Lo spoglio in Sardegna va a rilento e si profila un testa a testa che vedrà come vincitore il candidato di centrodestra. Salvini, dunque, si prenderà anche la Sardegna, dove verrà definitivamente certificata la morte dei 5Stelle. Risultato comunque molto importante per il centrosinistra, con il candidato Zedda che ha tentato una rimonta incredibile.

Si attendono però i dati reali e significativi: gli occhi sono concentrati sul testa a testa tra Christian Solinas (centrodestra) e Massimo Zedda (centrosinistra) divisi da un solo punto. Lo spoglio si preannuncia tuttavia lunghissimo dal momento che i risultati arriveranno in forma aggregata: i Comuni con massimo 10 sezioni forniranno il dato solo una volta concluse le operazioni (100%), quelli tra 11 e 30 sezioni quando sarà raggiunto il 50% dello scrutinio, mentre per i centri maggiori quando si arriverà al 25%.

“I risultati delle elezioni amministrative non scalfiranno la tenuta del Governo”, ha affermato il ministro dell’Ambiente, Sergio Costa, ma sono in molti a credere che questa batosta dei 5Stelle avrà un peso e come.

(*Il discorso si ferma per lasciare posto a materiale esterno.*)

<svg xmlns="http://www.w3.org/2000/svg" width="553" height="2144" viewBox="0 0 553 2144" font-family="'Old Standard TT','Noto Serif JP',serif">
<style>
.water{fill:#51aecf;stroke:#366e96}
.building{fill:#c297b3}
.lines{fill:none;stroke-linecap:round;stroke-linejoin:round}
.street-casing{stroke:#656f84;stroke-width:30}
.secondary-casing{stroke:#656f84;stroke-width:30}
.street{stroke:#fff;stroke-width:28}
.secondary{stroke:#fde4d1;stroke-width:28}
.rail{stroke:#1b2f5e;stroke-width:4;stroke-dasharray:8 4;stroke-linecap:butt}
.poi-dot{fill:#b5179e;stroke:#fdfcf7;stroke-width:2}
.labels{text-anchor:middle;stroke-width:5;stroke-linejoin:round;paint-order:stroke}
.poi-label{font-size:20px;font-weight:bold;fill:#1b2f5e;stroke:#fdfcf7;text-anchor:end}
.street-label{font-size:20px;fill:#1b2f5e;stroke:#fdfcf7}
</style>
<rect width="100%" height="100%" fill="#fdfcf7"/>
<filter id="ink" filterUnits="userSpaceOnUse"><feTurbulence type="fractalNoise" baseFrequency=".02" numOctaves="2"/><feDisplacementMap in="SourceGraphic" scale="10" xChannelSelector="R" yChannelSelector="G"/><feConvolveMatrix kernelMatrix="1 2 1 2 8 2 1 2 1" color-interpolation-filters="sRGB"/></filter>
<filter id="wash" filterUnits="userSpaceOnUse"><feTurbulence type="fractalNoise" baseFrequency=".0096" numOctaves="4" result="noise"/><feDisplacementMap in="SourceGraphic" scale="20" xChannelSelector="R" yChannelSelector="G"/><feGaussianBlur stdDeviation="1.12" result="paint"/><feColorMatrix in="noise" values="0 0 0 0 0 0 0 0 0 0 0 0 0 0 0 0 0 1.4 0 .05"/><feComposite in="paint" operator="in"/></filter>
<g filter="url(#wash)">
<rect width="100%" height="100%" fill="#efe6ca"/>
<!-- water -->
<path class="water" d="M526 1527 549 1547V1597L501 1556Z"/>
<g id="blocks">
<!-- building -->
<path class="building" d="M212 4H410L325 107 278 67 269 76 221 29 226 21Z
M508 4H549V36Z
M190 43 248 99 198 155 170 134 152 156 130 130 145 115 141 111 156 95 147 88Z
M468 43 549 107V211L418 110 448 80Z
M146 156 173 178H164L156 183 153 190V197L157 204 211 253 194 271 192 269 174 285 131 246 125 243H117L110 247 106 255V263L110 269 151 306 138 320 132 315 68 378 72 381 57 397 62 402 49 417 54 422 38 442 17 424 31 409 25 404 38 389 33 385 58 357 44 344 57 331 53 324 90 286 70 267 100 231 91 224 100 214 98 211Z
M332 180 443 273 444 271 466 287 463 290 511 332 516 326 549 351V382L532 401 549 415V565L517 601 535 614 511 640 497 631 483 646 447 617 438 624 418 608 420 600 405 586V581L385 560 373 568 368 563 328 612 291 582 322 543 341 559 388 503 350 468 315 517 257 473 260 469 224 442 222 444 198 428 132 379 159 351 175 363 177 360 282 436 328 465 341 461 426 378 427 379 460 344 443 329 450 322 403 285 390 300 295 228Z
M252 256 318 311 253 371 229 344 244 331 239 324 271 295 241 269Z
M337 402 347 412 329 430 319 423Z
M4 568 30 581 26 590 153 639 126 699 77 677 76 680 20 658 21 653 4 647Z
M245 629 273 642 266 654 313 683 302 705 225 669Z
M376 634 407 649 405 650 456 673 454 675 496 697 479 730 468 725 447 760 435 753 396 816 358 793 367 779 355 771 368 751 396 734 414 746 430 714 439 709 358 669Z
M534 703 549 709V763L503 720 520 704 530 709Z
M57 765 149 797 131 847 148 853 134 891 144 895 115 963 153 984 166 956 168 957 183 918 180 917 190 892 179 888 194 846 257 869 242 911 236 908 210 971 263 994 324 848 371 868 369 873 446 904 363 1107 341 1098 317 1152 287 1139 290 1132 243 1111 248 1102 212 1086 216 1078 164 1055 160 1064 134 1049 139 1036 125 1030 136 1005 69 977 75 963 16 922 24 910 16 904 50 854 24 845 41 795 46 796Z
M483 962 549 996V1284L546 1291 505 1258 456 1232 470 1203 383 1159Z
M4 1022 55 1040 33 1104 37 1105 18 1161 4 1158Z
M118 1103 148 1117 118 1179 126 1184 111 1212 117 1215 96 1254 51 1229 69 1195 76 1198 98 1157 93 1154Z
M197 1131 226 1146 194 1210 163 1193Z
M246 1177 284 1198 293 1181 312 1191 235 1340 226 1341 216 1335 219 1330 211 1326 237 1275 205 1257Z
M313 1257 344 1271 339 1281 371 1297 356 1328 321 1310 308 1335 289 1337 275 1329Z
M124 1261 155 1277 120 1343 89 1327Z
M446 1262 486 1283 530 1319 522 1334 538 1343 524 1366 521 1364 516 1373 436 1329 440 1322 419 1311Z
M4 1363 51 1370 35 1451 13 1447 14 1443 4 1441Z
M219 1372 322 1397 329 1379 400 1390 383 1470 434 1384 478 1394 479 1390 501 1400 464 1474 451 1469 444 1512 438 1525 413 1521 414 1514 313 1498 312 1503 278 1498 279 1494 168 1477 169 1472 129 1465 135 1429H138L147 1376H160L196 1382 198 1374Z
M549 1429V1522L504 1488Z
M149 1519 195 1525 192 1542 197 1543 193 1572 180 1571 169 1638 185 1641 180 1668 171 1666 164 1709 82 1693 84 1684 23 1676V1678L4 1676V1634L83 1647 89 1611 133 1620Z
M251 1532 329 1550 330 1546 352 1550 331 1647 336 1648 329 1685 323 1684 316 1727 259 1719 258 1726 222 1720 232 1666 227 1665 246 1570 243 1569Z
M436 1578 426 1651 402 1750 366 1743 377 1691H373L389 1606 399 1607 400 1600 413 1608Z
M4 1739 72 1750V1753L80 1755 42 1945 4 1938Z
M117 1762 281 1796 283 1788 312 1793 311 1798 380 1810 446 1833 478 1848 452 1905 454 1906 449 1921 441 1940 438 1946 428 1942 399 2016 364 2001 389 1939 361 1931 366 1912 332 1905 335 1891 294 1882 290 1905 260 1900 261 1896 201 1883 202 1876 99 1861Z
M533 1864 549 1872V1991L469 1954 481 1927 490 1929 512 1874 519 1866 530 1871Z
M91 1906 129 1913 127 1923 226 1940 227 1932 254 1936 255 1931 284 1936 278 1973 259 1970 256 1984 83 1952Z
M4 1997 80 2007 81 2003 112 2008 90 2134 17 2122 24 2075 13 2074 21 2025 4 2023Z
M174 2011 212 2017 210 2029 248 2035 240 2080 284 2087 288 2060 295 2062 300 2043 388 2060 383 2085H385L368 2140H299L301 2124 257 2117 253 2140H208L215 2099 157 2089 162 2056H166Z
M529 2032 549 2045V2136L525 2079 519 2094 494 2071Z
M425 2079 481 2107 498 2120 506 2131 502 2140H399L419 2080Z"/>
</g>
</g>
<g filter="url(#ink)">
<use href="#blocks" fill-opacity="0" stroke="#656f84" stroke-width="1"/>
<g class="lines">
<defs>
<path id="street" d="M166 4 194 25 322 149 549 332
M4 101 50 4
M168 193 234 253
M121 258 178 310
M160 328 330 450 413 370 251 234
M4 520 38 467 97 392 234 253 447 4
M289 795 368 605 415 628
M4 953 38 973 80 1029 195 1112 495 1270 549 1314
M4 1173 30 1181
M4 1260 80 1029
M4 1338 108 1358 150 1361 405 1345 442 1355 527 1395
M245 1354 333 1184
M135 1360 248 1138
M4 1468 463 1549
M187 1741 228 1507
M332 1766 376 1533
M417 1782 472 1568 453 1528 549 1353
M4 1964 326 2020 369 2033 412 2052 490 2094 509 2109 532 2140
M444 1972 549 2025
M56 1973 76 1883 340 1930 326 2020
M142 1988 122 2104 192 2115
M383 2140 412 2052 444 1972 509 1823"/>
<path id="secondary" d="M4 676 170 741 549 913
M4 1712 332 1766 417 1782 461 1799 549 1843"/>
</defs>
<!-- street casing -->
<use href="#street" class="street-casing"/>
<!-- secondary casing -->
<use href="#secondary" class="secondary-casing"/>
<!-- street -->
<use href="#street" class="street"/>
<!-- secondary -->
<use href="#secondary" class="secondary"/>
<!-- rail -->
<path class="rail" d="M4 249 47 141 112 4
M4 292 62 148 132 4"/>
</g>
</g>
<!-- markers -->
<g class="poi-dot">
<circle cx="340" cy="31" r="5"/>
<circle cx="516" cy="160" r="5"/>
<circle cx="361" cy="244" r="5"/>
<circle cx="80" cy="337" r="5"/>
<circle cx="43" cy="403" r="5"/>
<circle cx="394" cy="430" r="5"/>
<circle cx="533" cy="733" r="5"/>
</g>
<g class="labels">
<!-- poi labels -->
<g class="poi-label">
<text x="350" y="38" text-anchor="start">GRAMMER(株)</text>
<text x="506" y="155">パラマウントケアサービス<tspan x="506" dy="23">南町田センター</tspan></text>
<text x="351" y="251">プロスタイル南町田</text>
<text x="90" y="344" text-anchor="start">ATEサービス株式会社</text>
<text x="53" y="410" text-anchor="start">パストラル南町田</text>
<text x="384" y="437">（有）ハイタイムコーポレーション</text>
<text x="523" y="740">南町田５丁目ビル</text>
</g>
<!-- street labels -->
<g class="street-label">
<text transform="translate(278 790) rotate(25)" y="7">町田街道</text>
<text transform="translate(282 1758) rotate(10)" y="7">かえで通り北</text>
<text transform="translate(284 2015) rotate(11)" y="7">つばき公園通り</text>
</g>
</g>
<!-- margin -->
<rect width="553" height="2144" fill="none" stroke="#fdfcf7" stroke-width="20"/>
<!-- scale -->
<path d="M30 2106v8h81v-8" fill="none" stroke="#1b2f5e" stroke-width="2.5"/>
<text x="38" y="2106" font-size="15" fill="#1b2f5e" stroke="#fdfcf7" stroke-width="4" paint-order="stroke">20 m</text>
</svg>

L’asse sarà spostato ancora di più verso Matteo Salvini, il quale diverrà ufficialmente il padre padrone della maggioranza gialloverde.

Dal centrodestra si affrettano a sottolineare il dato: “Cade il mito dell’autosufficienza della Lega: il centrodestra è competitivo solo se unito e plurale. #unitisivince” twitta Mara Carfagna. E’ un chiaro messaggio a Salvini: stacca ora la spina e uniamo il centrodestra, così torniamo al governo subito.

Il leader della Lega, però, continua a far sapere che queste non sono le sue intenzioni e conferma la linea ufficiale del governo: si prosegue così, con l’accoppiata Lega-5Stelle. La strategia del Carroccio, insomma, ha pagato. Con questi mesi di governo sono riusciti a far sparire i 5Stelle (che ci hanno messo del loro, data l’impreparazione e l’inesperienza politica) e a rilanciare un centrodestra molto forte.

Le elezioni europee di maggio saranno dunque il banco di prova definitivo: se per Salvini e per il centrodestra si confermerà un plebiscito, la Lega probabilmente saluterà i grillini per tornare all’ovile. Dall’altra sponda, invece, battono un colpo i Dem, con l’elogio a Massimo Zedda dai candidati alla segreteria Pd. Maurizio Martina: “Ha fatto un grandissimo lavoro, ha grandi qualità”.